As 8 March 2024 marks International Women’s Day, we recognize the amazing work that has been done by volunteers to bring into collective focus the importance of addressing the gender gap. It is only through our shared efforts that we can contribute to making Wikipedia and her sister projects more gender equitable.

Want to join or run campaigns to help close the gender gap during March (and beyond)?

  • Add your event to the events calendar on the Celebrate Women meta
  • Use the event registration tool to run your campaign and help us learn more about the impact of your campaign. Need more information – reach out to campaigns@wikimedia.org for a demo.
  • Participate in local and online events by improving or editing articles
  • Use this social media toolkit to amplify the “Wikipedia Needs More Women” campaign on Instagram, Twitter/X, Facebook or LinkedIn.

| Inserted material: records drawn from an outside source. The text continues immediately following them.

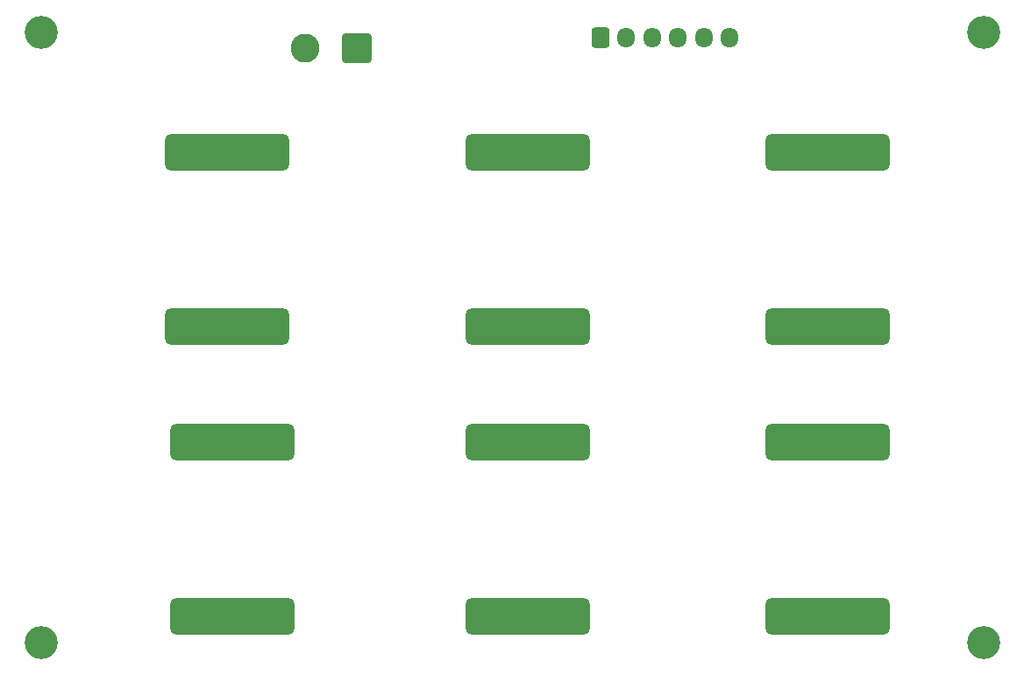
<source format=gbr>
%TF.GenerationSoftware,KiCad,Pcbnew,9.0.3*%
%TF.CreationDate,2026-02-15T20:10:58-06:00*%
%TF.ProjectId,relay board,72656c61-7920-4626-9f61-72642e6b6963,rev?*%
%TF.SameCoordinates,Original*%
%TF.FileFunction,Soldermask,Bot*%
%TF.FilePolarity,Negative*%
%FSLAX46Y46*%
G04 Gerber Fmt 4.6, Leading zero omitted, Abs format (unit mm)*
G04 Created by KiCad (PCBNEW 9.0.3) date 2026-02-15 20:10:58*
%MOMM*%
%LPD*%
G01*
G04 APERTURE LIST*
G04 Aperture macros list*
%AMRoundRect*
0 Rectangle with rounded corners*
0 $1 Rounding radius*
0 $2 $3 $4 $5 $6 $7 $8 $9 X,Y pos of 4 corners*
0 Add a 4 corners polygon primitive as box body*
4,1,4,$2,$3,$4,$5,$6,$7,$8,$9,$2,$3,0*
0 Add four circle primitives for the rounded corners*
1,1,$1+$1,$2,$3*
1,1,$1+$1,$4,$5*
1,1,$1+$1,$6,$7*
1,1,$1+$1,$8,$9*
0 Add four rect primitives between the rounded corners*
20,1,$1+$1,$2,$3,$4,$5,0*
20,1,$1+$1,$4,$5,$6,$7,0*
20,1,$1+$1,$6,$7,$8,$9,0*
20,1,$1+$1,$8,$9,$2,$3,0*%
G04 Aperture macros list end*
%ADD10RoundRect,0.250000X-0.600000X-0.725000X0.600000X-0.725000X0.600000X0.725000X-0.600000X0.725000X0*%
%ADD11O,1.700000X1.950000*%
%ADD12C,3.200000*%
%ADD13RoundRect,0.250001X1.149999X1.149999X-1.149999X1.149999X-1.149999X-1.149999X1.149999X-1.149999X0*%
%ADD14C,2.800000*%
%ADD15RoundRect,0.525000X-5.475000X-1.225000X5.475000X-1.225000X5.475000X1.225000X-5.475000X1.225000X0*%
G04 APERTURE END LIST*
D10*
%TO.C,J1*%
X168000000Y-21000000D03*
D11*
X170500000Y-21000000D03*
X173000000Y-21000000D03*
X175500000Y-21000000D03*
X178000000Y-21000000D03*
X180500000Y-21000000D03*
%TD*%
D12*
%TO.C,H1*%
X114000000Y-20500000D03*
%TD*%
%TO.C,H4*%
X205000000Y-20500000D03*
%TD*%
%TO.C,H3*%
X205000000Y-79500000D03*
%TD*%
%TO.C,H2*%
X114000000Y-79500000D03*
%TD*%
D13*
%TO.C,J2*%
X144500000Y-22000000D03*
D14*
X139500000Y-22000000D03*
%TD*%
D15*
%TO.C,K2*%
X132500000Y-77000000D03*
X132500000Y-60125000D03*
%TD*%
%TO.C,K4*%
X161000000Y-77000000D03*
X161000000Y-60125000D03*
%TD*%
%TO.C,K1*%
X132000000Y-49000000D03*
X132000000Y-32125000D03*
%TD*%
%TO.C,K3*%
X161000000Y-49000000D03*
X161000000Y-32125000D03*
%TD*%
%TO.C,K5*%
X190000000Y-77000000D03*
X190000000Y-60125000D03*
%TD*%
%TO.C,K6*%
X190000000Y-49000000D03*
X190000000Y-32125000D03*
%TD*%
M02*

</source>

Aespinozao, CC BY 4.0, via Wikimedia Commons

For more resources about how to contribute to Wikipedia and sister projects during March, see some resources here.

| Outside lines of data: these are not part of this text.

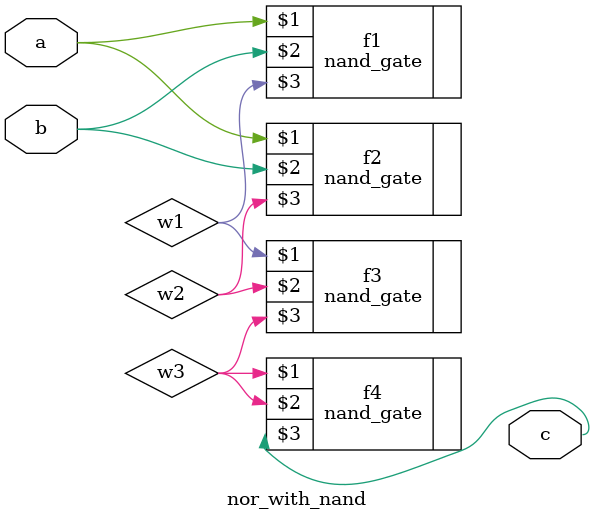
<source format=v>
`include "nand_gate.v"

module nor_with_nand(a,b,c);
    input a,b;
    output c;

    wire w1,w2,w3;

    nand_gate f1(a,b,w1);
    nand_gate f2(a,b,w2);
    nand_gate f3(w1,w2,w3);
    nand_gate f4(w3,w3,c);

endmodule

</source>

Why the focus on the gender gap?

Wikipedia hosts more than 1.9 million biographies. Less than 20% of those are about women and non-binary people. Citations, pictures and perspectives of women and non-binary people have similar gaps on Wikipedia. If Wikipedia wants to become the sum of human knowledge, this needs to change. With such a large gender gap, we are far from reaching this goal. International Women’s Day is an important moment to remind ourselves of the gender gap for women and all under-represented groups and to renew our efforts to ensure representation of all people. – Celebrate Women

What is the role of the Wikimedia Foundation in closing the gender gap?

In 2023, the Wikimedia Foundation made a commitment to advancing knowledge equity through supporting organizers working on gender to co-create a shared agenda by providing access to technical support, capacity building and spaces for improved coordination. This year, this support has looked like providing backend support for the first ever WikiWomen Summit x Wikimania and WikiWomen Camp – where volunteers from across the movement have come together to articulate shared priorities in the gender space, including through the launch of the WikiWomen Camp Declaration. 

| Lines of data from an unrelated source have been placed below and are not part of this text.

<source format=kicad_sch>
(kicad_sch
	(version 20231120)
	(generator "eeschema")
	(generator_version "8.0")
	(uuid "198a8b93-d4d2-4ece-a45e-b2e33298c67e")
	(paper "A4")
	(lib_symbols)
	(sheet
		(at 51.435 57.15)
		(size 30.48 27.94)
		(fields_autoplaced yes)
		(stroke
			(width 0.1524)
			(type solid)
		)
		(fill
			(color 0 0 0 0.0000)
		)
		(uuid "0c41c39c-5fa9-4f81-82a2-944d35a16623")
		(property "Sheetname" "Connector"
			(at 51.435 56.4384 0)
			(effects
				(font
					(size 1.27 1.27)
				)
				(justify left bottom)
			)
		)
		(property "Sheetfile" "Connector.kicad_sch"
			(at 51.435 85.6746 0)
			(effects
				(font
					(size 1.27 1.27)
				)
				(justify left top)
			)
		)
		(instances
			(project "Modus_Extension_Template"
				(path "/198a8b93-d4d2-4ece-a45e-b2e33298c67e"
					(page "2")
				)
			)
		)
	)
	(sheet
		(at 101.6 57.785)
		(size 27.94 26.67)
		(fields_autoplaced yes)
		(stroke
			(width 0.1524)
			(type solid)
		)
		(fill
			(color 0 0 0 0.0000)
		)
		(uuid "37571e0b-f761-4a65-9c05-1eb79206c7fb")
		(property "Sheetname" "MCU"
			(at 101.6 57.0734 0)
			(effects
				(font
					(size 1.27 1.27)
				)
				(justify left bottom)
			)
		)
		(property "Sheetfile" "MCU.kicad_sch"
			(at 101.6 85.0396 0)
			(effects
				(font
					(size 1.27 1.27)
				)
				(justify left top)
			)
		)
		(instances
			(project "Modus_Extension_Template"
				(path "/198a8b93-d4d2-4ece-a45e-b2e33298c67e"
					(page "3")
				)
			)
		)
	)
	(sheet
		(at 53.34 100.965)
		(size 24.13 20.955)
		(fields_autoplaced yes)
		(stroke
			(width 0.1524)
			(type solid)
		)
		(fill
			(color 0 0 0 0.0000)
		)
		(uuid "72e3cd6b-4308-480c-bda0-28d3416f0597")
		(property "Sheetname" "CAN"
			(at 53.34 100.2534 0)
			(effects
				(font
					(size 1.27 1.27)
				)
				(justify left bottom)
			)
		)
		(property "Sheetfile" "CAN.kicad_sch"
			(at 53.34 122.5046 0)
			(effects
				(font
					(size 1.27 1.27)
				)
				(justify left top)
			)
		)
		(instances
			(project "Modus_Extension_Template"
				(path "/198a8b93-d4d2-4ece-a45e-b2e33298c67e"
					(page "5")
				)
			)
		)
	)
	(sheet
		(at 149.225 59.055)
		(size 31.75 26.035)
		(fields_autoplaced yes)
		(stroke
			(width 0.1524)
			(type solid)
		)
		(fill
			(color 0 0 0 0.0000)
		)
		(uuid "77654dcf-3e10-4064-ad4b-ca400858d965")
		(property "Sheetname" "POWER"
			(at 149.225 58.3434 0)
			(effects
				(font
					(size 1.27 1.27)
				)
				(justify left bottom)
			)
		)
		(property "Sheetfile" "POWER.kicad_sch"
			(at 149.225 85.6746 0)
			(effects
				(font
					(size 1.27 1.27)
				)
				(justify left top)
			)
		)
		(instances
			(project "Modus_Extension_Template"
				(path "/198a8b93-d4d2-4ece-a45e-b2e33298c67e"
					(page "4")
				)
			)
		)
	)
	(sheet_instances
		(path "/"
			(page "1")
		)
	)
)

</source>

Central to this support for shared strategy development, we have been working with the movement to share stories to inspire newcomers to join the movement’s gender gap efforts (such as the Wikipedia Needs More Women Campaign, or the African Journalism Awards), and to encourage and celebrate Wikimedians by telling the stories of volunteers already contributing to this work (for example, through WikiCelebrate and media outreach).

Furthermore, we have been working to support the adoption of tools and practices that can help organizers working on gender to more nimbly and effectively coordinate the gender work. The popularization of the event registration tool, as one example, is aimed at helping organizers communicate with and understand the needs of editors who join gender gap campaigns. As another example, this year the Organizer Lab focused on training organizers working on gender and sustainability with some of the best practices in campaign design and tooling. Through this and many other efforts and experiments, we hope to make the work of gender organizers easier as a way to hopefully contribute to accelerated, coordinated and sustained efforts at closing the gender gap.

The Celebrate Women campaign is a meaningful and profound collective campaign in our movement. By providing coordination and learning together, the Wikimedia Foundation hopes to make the work of our volunteers working on gender easier and, moving into the new year, identify how we can adapt and iterate our support offering for this important work. While we recognize that there is still so much work to do, we hope that these targeted interventions represent the stepping stones to longer term impact in the gender gap space.

*We would like to give special thanks to our presenters Ciell, Tila Cappelletto, Andi Inácio, Carmen Alcázar, Natacha Rault, and Euphemia Uwandu – and in absentia, recognize the contributions of Wikimedia Indonesia and Netha Hussain. Finally, many thanks to the many organizers across our movement who make this work possible.